Reproduce every line of the records below word for word, keeping the original line breaks and order.
:: Provided material
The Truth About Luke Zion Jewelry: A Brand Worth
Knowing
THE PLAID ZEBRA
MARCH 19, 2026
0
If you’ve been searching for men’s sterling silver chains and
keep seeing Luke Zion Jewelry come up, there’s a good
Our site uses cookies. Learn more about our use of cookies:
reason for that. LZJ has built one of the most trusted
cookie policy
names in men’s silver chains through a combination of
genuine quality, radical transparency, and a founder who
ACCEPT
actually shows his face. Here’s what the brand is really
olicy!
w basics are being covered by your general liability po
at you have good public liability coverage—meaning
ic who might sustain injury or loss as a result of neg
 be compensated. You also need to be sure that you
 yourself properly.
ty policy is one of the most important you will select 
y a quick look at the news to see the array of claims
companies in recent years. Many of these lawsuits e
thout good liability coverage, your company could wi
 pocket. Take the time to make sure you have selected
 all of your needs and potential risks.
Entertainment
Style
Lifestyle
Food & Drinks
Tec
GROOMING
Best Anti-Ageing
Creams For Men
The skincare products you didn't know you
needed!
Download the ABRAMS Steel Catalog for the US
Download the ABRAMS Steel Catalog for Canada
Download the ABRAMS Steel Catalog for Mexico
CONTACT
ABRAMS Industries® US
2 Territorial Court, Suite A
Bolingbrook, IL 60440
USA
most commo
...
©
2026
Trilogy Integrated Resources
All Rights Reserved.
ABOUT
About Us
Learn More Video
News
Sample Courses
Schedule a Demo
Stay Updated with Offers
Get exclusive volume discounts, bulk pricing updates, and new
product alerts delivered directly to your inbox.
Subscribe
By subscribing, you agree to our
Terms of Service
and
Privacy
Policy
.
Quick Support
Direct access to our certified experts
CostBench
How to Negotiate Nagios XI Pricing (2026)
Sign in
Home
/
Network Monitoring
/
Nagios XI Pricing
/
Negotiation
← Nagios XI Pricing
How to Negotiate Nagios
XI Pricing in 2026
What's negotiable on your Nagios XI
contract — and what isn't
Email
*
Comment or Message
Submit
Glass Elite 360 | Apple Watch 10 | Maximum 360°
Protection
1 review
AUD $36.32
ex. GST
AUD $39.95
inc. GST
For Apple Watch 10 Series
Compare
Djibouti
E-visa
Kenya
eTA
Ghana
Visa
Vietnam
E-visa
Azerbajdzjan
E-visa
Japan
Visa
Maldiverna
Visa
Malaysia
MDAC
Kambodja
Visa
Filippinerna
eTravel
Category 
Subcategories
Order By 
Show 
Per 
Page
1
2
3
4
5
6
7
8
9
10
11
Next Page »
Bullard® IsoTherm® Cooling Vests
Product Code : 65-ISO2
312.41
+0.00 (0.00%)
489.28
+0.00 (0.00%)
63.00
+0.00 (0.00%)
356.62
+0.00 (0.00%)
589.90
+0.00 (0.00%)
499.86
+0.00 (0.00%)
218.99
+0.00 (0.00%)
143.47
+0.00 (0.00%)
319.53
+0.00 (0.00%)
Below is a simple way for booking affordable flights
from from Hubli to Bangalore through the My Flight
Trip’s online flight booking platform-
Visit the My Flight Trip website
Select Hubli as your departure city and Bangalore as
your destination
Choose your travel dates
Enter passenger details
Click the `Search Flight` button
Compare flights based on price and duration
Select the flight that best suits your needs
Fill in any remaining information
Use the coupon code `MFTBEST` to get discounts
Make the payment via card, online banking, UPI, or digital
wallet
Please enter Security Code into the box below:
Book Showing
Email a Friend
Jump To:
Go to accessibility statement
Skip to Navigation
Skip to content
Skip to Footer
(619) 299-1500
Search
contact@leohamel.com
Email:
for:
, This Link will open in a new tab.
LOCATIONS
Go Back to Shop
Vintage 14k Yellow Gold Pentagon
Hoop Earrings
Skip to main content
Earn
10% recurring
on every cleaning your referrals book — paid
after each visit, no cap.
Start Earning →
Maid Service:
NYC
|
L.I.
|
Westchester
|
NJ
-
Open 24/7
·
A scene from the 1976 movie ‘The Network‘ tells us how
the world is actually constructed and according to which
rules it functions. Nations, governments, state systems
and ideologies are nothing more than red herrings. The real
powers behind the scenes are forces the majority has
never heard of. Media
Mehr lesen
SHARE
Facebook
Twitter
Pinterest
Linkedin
::::
**Solution**
The Truth About Luke Zion Jewelry: A Brand Worth
Knowing
THE PLAID ZEBRA
MARCH 19, 2026
0
If you’ve been searching for men’s sterling silver chains and
keep seeing Luke Zion Jewelry come up, there’s a good
Our site uses cookies. Learn more about our use of cookies:
reason for that. LZJ has built one of the most trusted
cookie policy
names in men’s silver chains through a combination of
genuine quality, radical transparency, and a founder who
ACCEPT
actually shows his face. Here’s what the brand is really
olicy!
w basics are being covered by your general liability po
at you have good public liability coverage—meaning
ic who might sustain injury or loss as a result of neg
 be compensated. You also need to be sure that you
 yourself properly.
ty policy is one of the most important you will select 
y a quick look at the news to see the array of claims
companies in recent years. Many of these lawsuits e
thout good liability coverage, your company could wi
 pocket. Take the time to make sure you have selected
 all of your needs and potential risks.
Entertainment
Style
Lifestyle
Food & Drinks
Tec
GROOMING
Best Anti-Ageing
Creams For Men
The skincare products you didn't know you
needed!
Download the ABRAMS Steel Catalog for the US
Download the ABRAMS Steel Catalog for Canada
Download the ABRAMS Steel Catalog for Mexico
CONTACT
ABRAMS Industries® US
2 Territorial Court, Suite A
Bolingbrook, IL 60440
USA
most commo
...
©
2026
Trilogy Integrated Resources
All Rights Reserved.
ABOUT
About Us
Learn More Video
News
Sample Courses
Schedule a Demo
Stay Updated with Offers
Get exclusive volume discounts, bulk pricing updates, and new
product alerts delivered directly to your inbox.
Subscribe
By subscribing, you agree to our
Terms of Service
and
Privacy
Policy
.
Quick Support
Direct access to our certified experts
CostBench
How to Negotiate Nagios XI Pricing (2026)
Sign in
Home
/
Network Monitoring
/
Nagios XI Pricing
/
Negotiation
← Nagios XI Pricing
How to Negotiate Nagios
XI Pricing in 2026
What's negotiable on your Nagios XI
contract — and what isn't
Email
*
Comment or Message
Submit
Glass Elite 360 | Apple Watch 10 | Maximum 360°
Protection
1 review
AUD $36.32
ex. GST
AUD $39.95
inc. GST
For Apple Watch 10 Series
Compare
Djibouti
E-visa
Kenya
eTA
Ghana
Visa
Vietnam
E-visa
Azerbajdzjan
E-visa
Japan
Visa
Maldiverna
Visa
Malaysia
MDAC
Kambodja
Visa
Filippinerna
eTravel
Category 
Subcategories
Order By 
Show 
Per 
Page
1
2
3
4
5
6
7
8
9
10
11
Next Page »
Bullard® IsoTherm® Cooling Vests
Product Code : 65-ISO2
312.41
+0.00 (0.00%)
489.28
+0.00 (0.00%)
63.00
+0.00 (0.00%)
356.62
+0.00 (0.00%)
589.90
+0.00 (0.00%)
499.86
+0.00 (0.00%)
218.99
+0.00 (0.00%)
143.47
+0.00 (0.00%)
319.53
+0.00 (0.00%)
Below is a simple way for booking affordable flights
from from Hubli to Bangalore through the My Flight
Trip’s online flight booking platform-
Visit the My Flight Trip website
Select Hubli as your departure city and Bangalore as
your destination
Choose your travel dates
Enter passenger details
Click the `Search Flight` button
Compare flights based on price and duration
Select the flight that best suits your needs
Fill in any remaining information
Use the coupon code `MFTBEST` to get discounts
Make the payment via card, online banking, UPI, or digital
wallet
Please enter Security Code into the box below:
Book Showing
Email a Friend
Jump To:
Go to accessibility statement
Skip to Navigation
Skip to content
Skip to Footer
(619) 299-1500
Search
contact@leohamel.com
Email:
for:
, This Link will open in a new tab.
LOCATIONS
Go Back to Shop
Vintage 14k Yellow Gold Pentagon
Hoop Earrings
Skip to main content
Earn
10% recurring
on every cleaning your referrals book — paid
after each visit, no cap.
Start Earning →
Maid Service:
NYC
|
L.I.
|
Westchester
|
NJ
-
Open 24/7
·
A scene from the 1976 movie ‘The Network‘ tells us how
the world is actually constructed and according to which
rules it functions. Nations, governments, state systems
and ideologies are nothing more than red herrings. The real
powers behind the scenes are forces the majority has
never heard of. Media
Mehr lesen
SHARE
Facebook
Twitter
Pinterest
Linkedin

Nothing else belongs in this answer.